Health

Faces of Carson

Tracey had tried medications before. It was just that she didn’t feel like her­self when she was on them. She liked her personality! Yes, it was true she could get excited. As when they had picked her husband’s family up at the airport that time they had flown in for a visit. On the way from the airport back to the house, with her husband’s relatives in the car, tired from the flight, surrounded by all their luggage, Tracey had insisted her husband stop the car so that she could run into the Tatoo Parlor they had just passed on the highway; she’d always wanted to get her belly but­ton pierced and Tracey was just a spontaneous kind of person! They could wait! Why should she turn out so… boring? So like everybody else?

Tracey’s therapist and the psychiatrist said she had Bi-polar Disorder or something or other. Sure, she got depressed. Tracey thought, “I get depressed every few months—it’s seasonal. Everybody gets depressed some­times. Can’t we just say I’m depressed? But I am defi­nitely not “Bi-Polar”. That would mean I really need help in a mental health kind of way. I’ve got three kids—of course I’m overwhelmed. I know it wasn’t right I grabbed my girl by the hair and shook her and yelled at her. I was fried. If the kids would only listen… but I know plenty of people who are worse off than I am. Why would you say I’m the one needing help? My sister-in-law lives in California and goes to this big hall every morning to sit on a square cushion with a bunch of strangers and hum to herself and focuses on her breathing. Why is that normal?” 
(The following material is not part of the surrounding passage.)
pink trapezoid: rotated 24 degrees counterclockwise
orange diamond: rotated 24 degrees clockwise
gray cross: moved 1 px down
Tracey had worked with Carson Center’s Care Coordinator to invite her In-Home Therapy Team, her Outpatient Therapist, the Therapeutic Mentors and the DCF Caseworker to the family’s Care Team meeting. Tracey wanted to make sure that they were all there with her husband and kids and the Carson Family Partner because she wanted to find out once and for all what the big deal was about her medication. Tracey’s Family Partner had been talking about how much better Tracey’s kids might do if Tracey followed through with the medication plan her providers had recommended. The Carson Family Partner had asked, would Tracey try out her new meds for three months and then meet with her family to get their thoughts about any changes they might have experienced in the family as a result? Tracey had agreed and this was the meeting. She was relieved the meeting was finally here. Then everyone could see, finally, that the medication did nothing but slow her down and had nothing to do with helping anybody, especially not herself.
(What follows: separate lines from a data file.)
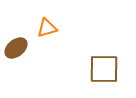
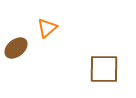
orange triangle: rotated 25 degrees counterclockwise
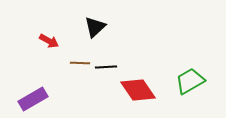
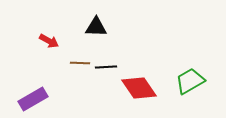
black triangle: moved 1 px right; rotated 45 degrees clockwise
red diamond: moved 1 px right, 2 px up
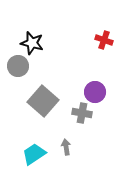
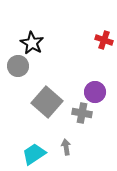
black star: rotated 15 degrees clockwise
gray square: moved 4 px right, 1 px down
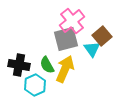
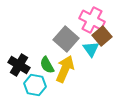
pink cross: moved 20 px right, 1 px up; rotated 25 degrees counterclockwise
gray square: rotated 35 degrees counterclockwise
cyan triangle: moved 1 px left
black cross: rotated 20 degrees clockwise
cyan hexagon: rotated 25 degrees counterclockwise
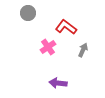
The kids were there with their Carson Therapeutic Mentors. Tracey’s best friend, after whom Tracey had named her first daughter, was there, too. They began, as planned.

“Mom, I like how you’ve been spending so much more time listening to me and talking about my stuff.”

“Things are just better at dinnertime without all the yelling.”

“Tracey, you aren’t running so hot and cold when we disagree. Sometimes you’d go for weeks without talk­ing to me, and it’s been so great having my best friend back in my life in a dependable way.”

“Mommy, you aren’t getting so mad anymore.”

“Honey, it’s been great the way we’ve been able to follow through on our plans, like going to the Berkshires on the weekend. And it’s been really good how we’ve been able to talk things through when we have a prob­lem. Things have been going better at home—we can do our parts in the kids’ plans now—and you even said things are better at your job.”

“The truth is,” said Tracey to her Carson Center Family Partner the next day on the phone, “I didn’t really think there was much of a difference at all in me. I don’t really see it, except that I don’t feel as good as I used to and I think I’m kind of boring now. But I guess I don’t feel as bad as I used to get, either. I thought they were all acting differently these past few months, not me. And maybe they were—maybe it’s a little bit of a back and forth kind of thing. My mom and ex boy­friends had said some really mean stuff about me in the past, so I had stopped listening to people who were critical about my personality. They were jerks. Nobody was being a jerk at this meeting, though. It just wasn’t what I thought they were going to say. I think the truth is that if I want a good family life, I’m going to have to think more about this.